Cito, por exemplo, a greve ocorrida no ano de 1.907, na cidade de São Paulo, cujas reivindicações foram: jornada de oito horas diárias de trabalho, direito a férias, proibição do trabalho infantil, proibição do trabalho noturno para as mulheres, aposentadoria e assistência médica hospitalar. A manifestação iniciada por trabalhadores da construção civil, da indústria de alimentos e metalúrgicos acabou contagiando outras categorias e atingindo diversas cidades do estado, como Santos, Ribeirão Preto e Campinas. Os exemplos, ao longo da história, são incontáveis.
Em verdade, as propostas do Governo Bolsonaro, sejam na esfera trabalhista – com a extinção da Justiça do Trabalho – sejam na esfera previdenciária (regime de capitalização) – flertam com os ideários do Governo de Augusto Pinochet.
Augusto Pinochet, ao extinguir a Justiça do Trabalho, tinha como base argumentativa que os sindicatos representam apenas pequena fração dos trabalhadores privilegiados e que estes estariam em disputa com os demais não sindicalizados, reais necessitados. Afirmava que esses trabalhadores estão em concorrência uns com os outros, e que um sindicato somente servia para retirar a fração da renda do trabalho dos demais trabalhadores e que os sindicatos não eram uma arma para redistribuição de renda entre capital e trabalho, que estaria ligada a outros fatores como tecnologia e abundância relativa do capital (in PIÑERA, José. La Revolución laboral en Chile. Tercera Edición. Santiago: Chile, 1990. Versão da Internet. Encontrável em www.josepinera.org, acesso em 23/06/2016. Em suas palavras, “o Plan Laboral não tem nada a ver com o direito individual do trabalho. O Plano Laboral em realidade é única e exclusivamente um Plano Sindical e se o batizamos assim foi porque as duas palavras não nos soavam bem. Era muito mais charmoso o título de Plano Laboral.˜, Página 50).

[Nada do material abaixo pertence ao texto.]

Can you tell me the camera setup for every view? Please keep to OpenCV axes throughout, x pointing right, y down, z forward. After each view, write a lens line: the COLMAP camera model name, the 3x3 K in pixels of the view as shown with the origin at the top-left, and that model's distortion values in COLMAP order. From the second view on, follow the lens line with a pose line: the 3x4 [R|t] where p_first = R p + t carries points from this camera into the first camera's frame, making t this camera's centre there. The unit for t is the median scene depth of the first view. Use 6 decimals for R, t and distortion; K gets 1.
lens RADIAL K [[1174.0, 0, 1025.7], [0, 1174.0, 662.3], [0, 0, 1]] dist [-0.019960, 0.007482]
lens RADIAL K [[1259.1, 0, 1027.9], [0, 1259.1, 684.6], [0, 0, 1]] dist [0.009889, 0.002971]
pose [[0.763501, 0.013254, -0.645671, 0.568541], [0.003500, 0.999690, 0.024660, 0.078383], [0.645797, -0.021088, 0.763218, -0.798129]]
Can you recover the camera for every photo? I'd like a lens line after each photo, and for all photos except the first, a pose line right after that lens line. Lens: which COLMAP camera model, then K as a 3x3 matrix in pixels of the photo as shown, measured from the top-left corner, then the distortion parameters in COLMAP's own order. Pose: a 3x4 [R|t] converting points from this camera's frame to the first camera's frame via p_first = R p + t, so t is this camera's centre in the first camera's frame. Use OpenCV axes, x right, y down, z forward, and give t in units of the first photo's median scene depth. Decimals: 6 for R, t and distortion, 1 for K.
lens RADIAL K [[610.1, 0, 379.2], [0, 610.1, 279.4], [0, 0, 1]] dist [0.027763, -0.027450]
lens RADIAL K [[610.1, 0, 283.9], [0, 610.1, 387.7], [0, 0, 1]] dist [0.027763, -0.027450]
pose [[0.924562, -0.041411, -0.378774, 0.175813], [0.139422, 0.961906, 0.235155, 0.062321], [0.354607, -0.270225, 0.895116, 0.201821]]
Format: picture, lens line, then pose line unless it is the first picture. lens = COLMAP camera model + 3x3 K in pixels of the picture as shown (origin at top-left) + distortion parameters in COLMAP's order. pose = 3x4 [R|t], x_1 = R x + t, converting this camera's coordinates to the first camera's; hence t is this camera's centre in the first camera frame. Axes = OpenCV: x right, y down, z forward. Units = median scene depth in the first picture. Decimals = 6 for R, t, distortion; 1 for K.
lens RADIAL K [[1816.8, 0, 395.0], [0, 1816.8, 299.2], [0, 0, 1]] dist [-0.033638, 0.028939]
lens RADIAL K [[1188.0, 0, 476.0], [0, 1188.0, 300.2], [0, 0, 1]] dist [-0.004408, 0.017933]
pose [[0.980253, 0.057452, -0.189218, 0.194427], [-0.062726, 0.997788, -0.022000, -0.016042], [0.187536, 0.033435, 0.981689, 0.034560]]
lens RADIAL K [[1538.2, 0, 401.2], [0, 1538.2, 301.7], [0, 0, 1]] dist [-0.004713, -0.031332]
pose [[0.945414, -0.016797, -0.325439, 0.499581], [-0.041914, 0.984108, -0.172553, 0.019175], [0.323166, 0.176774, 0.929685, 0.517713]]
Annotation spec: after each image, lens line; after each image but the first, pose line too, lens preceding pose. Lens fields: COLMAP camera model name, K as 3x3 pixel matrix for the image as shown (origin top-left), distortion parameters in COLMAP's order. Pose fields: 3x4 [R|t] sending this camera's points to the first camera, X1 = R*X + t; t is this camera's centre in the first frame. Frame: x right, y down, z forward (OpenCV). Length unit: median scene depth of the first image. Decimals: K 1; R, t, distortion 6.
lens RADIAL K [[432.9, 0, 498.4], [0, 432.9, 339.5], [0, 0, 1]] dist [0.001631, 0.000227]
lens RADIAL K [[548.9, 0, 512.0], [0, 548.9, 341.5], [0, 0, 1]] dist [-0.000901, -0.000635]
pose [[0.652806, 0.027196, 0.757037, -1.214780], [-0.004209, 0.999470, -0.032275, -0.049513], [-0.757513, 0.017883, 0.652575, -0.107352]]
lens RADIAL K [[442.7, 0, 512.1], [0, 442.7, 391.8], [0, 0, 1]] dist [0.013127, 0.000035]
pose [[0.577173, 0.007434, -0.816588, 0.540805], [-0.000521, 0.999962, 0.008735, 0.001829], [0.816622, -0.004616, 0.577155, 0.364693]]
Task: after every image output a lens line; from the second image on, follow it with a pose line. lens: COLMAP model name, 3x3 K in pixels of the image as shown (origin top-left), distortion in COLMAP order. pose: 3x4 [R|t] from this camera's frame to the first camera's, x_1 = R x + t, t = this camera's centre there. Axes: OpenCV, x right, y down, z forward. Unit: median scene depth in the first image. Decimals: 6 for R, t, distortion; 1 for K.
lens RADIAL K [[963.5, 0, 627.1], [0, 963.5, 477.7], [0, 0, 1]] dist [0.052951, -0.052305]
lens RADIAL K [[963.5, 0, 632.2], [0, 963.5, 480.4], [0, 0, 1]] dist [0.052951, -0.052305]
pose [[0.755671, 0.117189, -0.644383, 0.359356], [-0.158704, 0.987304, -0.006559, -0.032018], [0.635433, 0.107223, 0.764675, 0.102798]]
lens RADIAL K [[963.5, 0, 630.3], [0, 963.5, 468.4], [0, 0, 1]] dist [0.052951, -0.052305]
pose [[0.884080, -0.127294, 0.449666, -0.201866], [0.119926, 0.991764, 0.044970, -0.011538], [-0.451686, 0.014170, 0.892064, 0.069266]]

Então, longe de ser uma proposta “moderna”, Bolsonaro aponta que no seu governo fará ataques à classe trabalhadora aos moldes de Pinochet, com a finalidade de tentar consolidar o negociado em face do legislado e sem a interferência dos Sindicatos e da Justiça do Trabalho, em típico retrocesso a Idade Média.
A Justiça do Trabalho deve se destinar a combater as desigualdades sociais, tais como: discriminações de gênero, raça, nacionalidade, sexual etc.; eliminar o trabalho escravo ou análogo a tal; aplicar pesadas multas aos empregadores que não cumprem com as normas de segurança e medicina do trabalho e ou não remuneram os direitos mínimos dos trabalhadores. Isto é, a Justiça do Trabalho deve servir ao fim da opressão sobre a classe, motivo pelo qual não pode ser extinta.
Sobre a proposta de extinção da Justiça do Trabalho, diversas entidades jurídicas já manifestaram seu repúdio, tais como: ANAMATRA, Associações dos Magistrados da Justiça do Trabalho da 2ª e 15ª Regiões, Sindicato dos Advogados do Estado de São Paulo, Associação dos Advogados Trabalhistas de São Paulo, Federação Nacional dos Advogados, Associação Latinoamericana de Juízes do Trabalho, Foro Federal de Institutos e Comisiones de Derecho del Trabajo de Colegio de Abogados y Procuradores de la República Argentina, Frente Associativa da Magistratura e do Ministério Público, dentre outros.
No próximo dia 21 de janeiro, a partir das 10 horas, haverá grande ato público em defesa da manutenção da Justiça do Trabalho, no Fórum Ruy Barrosa (Barra Funda), promovido por advogados, juízes e servidores; e ainda estamos constituindo um comitê de defesa dos direitos sociais, iniciando-se, assim, grande jornada de luta.